I see there is this Dagman project which sounds similar to some of the newer Big Data frameworks that use a DAG model. I will make an uneducated guess that it deals with lots of computation on smaller sized data (data that fits on a machine). Maybe you have 1 GB or 10 GB of data that you want to run through many (dozens?) of transformations. So you need many computers to do the computation, but not necessarily to store the data.

I would guess another major difference is that there is no shuffle (distributed sort)? That is really what distinguishes MapReduce from simple parallel batch processing -- i.e. the thing that connects the Map and Reduce steps (and one of the harder parts to engineer).

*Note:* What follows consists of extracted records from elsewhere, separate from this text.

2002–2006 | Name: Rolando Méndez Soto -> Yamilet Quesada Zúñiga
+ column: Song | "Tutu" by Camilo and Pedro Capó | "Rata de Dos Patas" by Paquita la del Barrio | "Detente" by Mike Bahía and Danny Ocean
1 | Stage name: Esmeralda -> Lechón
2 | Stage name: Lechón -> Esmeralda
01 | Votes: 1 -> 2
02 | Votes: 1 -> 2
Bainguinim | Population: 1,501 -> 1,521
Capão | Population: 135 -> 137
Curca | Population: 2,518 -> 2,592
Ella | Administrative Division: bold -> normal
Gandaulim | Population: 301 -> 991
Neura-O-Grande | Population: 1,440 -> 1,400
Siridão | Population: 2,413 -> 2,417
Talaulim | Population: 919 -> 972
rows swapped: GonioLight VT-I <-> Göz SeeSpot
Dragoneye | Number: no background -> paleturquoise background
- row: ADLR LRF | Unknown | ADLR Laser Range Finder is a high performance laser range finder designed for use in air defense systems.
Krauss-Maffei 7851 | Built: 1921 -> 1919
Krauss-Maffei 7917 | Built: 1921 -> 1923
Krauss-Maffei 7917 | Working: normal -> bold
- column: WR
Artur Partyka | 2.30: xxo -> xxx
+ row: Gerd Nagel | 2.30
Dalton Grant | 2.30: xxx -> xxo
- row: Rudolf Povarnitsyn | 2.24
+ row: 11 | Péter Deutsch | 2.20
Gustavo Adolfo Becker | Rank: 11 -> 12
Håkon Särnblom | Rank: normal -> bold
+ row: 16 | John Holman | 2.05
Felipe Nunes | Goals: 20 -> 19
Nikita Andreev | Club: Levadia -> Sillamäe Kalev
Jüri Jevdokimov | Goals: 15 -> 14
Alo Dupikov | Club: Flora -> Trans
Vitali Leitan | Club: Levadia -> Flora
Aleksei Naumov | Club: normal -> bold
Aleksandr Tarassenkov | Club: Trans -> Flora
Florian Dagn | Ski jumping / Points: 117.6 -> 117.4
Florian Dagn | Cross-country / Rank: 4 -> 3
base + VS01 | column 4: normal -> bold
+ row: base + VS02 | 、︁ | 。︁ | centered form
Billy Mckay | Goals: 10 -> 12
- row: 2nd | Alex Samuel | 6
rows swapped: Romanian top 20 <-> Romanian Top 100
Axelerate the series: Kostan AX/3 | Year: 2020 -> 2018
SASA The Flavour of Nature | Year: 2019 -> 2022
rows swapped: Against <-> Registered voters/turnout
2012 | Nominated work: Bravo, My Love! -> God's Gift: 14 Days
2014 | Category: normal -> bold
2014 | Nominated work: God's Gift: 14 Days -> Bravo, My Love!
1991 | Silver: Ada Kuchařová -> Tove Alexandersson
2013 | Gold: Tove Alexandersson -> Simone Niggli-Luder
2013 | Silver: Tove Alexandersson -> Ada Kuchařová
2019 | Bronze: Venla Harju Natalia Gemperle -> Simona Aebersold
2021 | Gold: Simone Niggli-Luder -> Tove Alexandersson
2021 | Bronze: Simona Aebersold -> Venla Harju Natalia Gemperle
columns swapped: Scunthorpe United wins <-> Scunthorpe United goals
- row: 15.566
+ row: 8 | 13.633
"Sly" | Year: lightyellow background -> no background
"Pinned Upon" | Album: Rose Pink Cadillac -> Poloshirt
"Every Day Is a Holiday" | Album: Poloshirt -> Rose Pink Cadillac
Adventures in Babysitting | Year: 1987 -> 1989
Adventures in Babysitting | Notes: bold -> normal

In MapReduce you often have data much bigger than a single machine, e.g. ~100 TB is common, but you are doing relatively little computation on it. Also MapReduce tolerates many node failures and thus scales well (5K+ machines for a single job), and tries to reign in stragglers to reduce completion time.

I am coming from the MapReduce paradigm... I know people were doing "scientific computing" when I was in college but I never got involved in it :-( I'm curious how the workloads differ.

a8da6b0c91d · on Feb 11, 2015

Do you administer the clusters, or has somebody set everything up for you? Do you use it entirely on linux, or have you made the mistake of trying to get it to work on Windows? Which universe do you use: java, vanilla, or standard? I can imagine a perception that it's rock solid in a particular configuration and usage pattern, especially one where somebody else went through the pain of setting it up.

lrm242 · on Feb 11, 2015

I admin the cluster, so you're gonna need to try again.

a8da6b0c91d · on Feb 11, 2015

[flagged]

peteforde · on Feb 11, 2015

Why are you being so mean? You look like a huge asshole in this thread.